Вокруг дара Сулиена поднялся такой ажиотаж, что никто прежде не задавал ему подобного вопроса. Руфий говорил перспективным покупателям, что в Сулиена вселился доброжелательный, но непредсказуемый бес (что объясняло случаи, когда тот отказывался показывать свои необычные способности); иногда же говорил, что его вдохновляет Аполлон или Асклепий. В понимании Сулиена любое из этих объяснений могло показаться правдой — откуда знать, что чувствуешь в таких случаях? Но теперь его ошеломило неожиданно сильное желание объяснить странный, месмерический процесс, при котором зрение и осязание, казалось, сливаются в единое чувство, увлекающее его в мир замысловатой красоты.

Катавиний слушал внимательно и вежливо, ограничивая свое удивление тем, что брови вдруг резко взлетали над серебряной оправой, и попросил Сулиена подробно описать сосуды, нервы и мышцы, которые он видел. Затем он встал, почти с жалостью бросил на Сулиена быстрый взгляд и спросил: «Какая самая высокая цена, которую за тебя предлагали?»

Сулиен назвал цену и весело добавил: «Но я думаю, вам придется накинуть по крайней мере еще треть, сударь». Он разом решил, что Катавиний достаточно богат, чтобы купить его, и что он рад этому. Ему скорее нравилась мысль, что он так дорого стоит.
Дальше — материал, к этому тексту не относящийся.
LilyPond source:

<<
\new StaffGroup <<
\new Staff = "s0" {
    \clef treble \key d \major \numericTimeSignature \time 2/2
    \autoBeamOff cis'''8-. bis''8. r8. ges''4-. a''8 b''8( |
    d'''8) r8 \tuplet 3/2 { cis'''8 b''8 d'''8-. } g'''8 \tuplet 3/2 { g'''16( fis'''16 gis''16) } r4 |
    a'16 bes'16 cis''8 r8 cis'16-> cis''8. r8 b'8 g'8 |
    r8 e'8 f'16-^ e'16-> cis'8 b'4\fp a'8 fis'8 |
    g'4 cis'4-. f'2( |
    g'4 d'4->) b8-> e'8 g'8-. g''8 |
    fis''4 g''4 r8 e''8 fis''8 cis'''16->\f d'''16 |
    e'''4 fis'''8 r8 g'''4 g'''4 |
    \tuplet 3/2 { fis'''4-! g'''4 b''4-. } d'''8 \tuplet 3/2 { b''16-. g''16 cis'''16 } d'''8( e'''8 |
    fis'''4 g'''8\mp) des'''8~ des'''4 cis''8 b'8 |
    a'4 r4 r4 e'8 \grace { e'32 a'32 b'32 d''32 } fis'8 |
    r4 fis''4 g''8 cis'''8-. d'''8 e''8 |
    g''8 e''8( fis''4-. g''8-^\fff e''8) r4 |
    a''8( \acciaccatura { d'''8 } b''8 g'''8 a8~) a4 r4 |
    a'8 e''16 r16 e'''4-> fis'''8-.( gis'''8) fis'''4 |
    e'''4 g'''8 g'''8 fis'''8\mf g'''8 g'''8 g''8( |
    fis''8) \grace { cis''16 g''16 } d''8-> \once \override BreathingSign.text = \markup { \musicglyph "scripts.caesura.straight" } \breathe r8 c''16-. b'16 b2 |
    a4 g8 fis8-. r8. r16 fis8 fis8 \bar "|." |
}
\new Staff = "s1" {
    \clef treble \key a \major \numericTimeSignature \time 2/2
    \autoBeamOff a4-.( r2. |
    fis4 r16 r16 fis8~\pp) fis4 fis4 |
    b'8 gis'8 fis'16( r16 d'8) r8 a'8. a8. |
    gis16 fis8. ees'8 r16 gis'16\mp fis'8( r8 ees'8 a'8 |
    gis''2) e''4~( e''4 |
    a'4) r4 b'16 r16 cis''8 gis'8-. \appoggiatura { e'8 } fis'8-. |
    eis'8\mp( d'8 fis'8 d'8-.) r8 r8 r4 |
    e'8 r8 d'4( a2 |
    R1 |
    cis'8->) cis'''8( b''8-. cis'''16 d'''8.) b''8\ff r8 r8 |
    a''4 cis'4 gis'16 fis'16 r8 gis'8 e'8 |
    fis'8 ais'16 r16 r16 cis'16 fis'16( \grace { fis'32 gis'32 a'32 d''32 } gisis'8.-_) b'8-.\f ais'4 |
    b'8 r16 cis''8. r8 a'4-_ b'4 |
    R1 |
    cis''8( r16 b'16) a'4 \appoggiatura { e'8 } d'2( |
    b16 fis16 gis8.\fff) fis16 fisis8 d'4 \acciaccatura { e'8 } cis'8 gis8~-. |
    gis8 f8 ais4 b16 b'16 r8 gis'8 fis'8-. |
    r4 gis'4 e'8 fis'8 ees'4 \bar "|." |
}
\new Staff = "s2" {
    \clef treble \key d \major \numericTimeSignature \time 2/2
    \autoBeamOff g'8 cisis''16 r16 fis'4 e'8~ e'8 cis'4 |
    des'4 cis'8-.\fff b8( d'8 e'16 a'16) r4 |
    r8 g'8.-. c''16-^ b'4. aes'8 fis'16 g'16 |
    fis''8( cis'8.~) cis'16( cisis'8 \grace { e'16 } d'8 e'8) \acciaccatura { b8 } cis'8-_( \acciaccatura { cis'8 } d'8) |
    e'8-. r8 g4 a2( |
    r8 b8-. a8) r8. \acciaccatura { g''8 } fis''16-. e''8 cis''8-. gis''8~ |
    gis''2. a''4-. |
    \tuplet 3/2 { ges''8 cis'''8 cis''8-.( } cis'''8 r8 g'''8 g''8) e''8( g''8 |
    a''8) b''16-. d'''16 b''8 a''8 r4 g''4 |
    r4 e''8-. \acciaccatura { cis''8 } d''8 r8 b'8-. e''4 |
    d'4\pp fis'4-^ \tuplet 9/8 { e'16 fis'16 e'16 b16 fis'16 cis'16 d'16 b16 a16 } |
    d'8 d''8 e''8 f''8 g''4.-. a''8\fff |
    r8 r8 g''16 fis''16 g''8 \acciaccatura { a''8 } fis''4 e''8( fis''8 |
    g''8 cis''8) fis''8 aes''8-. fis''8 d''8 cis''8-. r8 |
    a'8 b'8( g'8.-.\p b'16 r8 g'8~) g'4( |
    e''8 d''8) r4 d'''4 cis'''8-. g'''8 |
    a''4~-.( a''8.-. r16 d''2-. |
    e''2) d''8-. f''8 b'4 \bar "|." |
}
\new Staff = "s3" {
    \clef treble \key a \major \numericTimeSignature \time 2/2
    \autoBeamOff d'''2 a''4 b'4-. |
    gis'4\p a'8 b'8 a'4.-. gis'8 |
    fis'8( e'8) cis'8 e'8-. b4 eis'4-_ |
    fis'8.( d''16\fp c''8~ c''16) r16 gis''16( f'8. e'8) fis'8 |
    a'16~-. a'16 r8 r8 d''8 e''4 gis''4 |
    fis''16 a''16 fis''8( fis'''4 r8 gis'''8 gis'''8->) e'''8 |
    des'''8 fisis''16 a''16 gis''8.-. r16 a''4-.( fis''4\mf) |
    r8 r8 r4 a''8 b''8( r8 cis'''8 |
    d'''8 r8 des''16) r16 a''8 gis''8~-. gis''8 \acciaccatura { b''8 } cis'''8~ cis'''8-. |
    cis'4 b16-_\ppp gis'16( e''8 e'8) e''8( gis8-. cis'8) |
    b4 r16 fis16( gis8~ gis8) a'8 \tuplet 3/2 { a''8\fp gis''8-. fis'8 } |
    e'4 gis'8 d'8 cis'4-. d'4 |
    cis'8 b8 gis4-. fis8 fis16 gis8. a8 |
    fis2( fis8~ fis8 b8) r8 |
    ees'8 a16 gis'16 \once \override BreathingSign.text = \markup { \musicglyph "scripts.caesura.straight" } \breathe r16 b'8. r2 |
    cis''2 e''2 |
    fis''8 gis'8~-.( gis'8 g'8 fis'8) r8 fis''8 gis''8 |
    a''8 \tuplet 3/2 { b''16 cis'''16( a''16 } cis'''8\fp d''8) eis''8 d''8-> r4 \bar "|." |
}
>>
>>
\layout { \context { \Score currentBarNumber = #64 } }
Катавиний улыбнулся, вздохнул, услышав цену, и вышел. Сулиен был счастлив. Про себя он уже распрощался с харчевней — а заодно и со всем своим детством — и теперь, аккуратно упаковав их, со спокойной душой отправлял в прошлое.

Дом Катавиния был прекрасен. Его многочисленные комнаты тихо светились красками и богатством, все было чистым, элегантным, все было подобрано со вкусом и подернуто тонкой пленкой дружеского беспорядка. На чердаке помещались комнаты остальных рабов, но Сулиену было уготовано иное. Окна его спальни выходили на Пауллинский парк, и она была такой же теплой и почти так же хорошо обставлена, как и остальные помещения. И если поначалу в ней ощущалось что-то чуточку безличное, то только потому, что она была такой новой для Сулиена. В ближайшие годы он заставил ее собственными вещами — картинами, музыкальными инструментами и книгами.

Если Катавиний стал еще богаче, а дом еще прекраснее за годы, что Сулиен прожил там, и если это произошло благодаря самому Сулиену и его дару, то что он мог иметь против? Он жил, окруженный красотой и достатком, имел практически все, что хотел. Катавиний не то чтобы назначил ему заработную плату, но регулярно оделял денежными даяниями, и скрупулезно учил его, как называется каждый орган и каждая кость, которые позволял видеть его причудливый дар, как распознавать различные болезни и повреждения и как их лечат. Он щедро изливал свои знания на Сулиена — и Сулиену все это нравилось, нравились и книги, и комфорт, окружавший его, и сам Катавиний.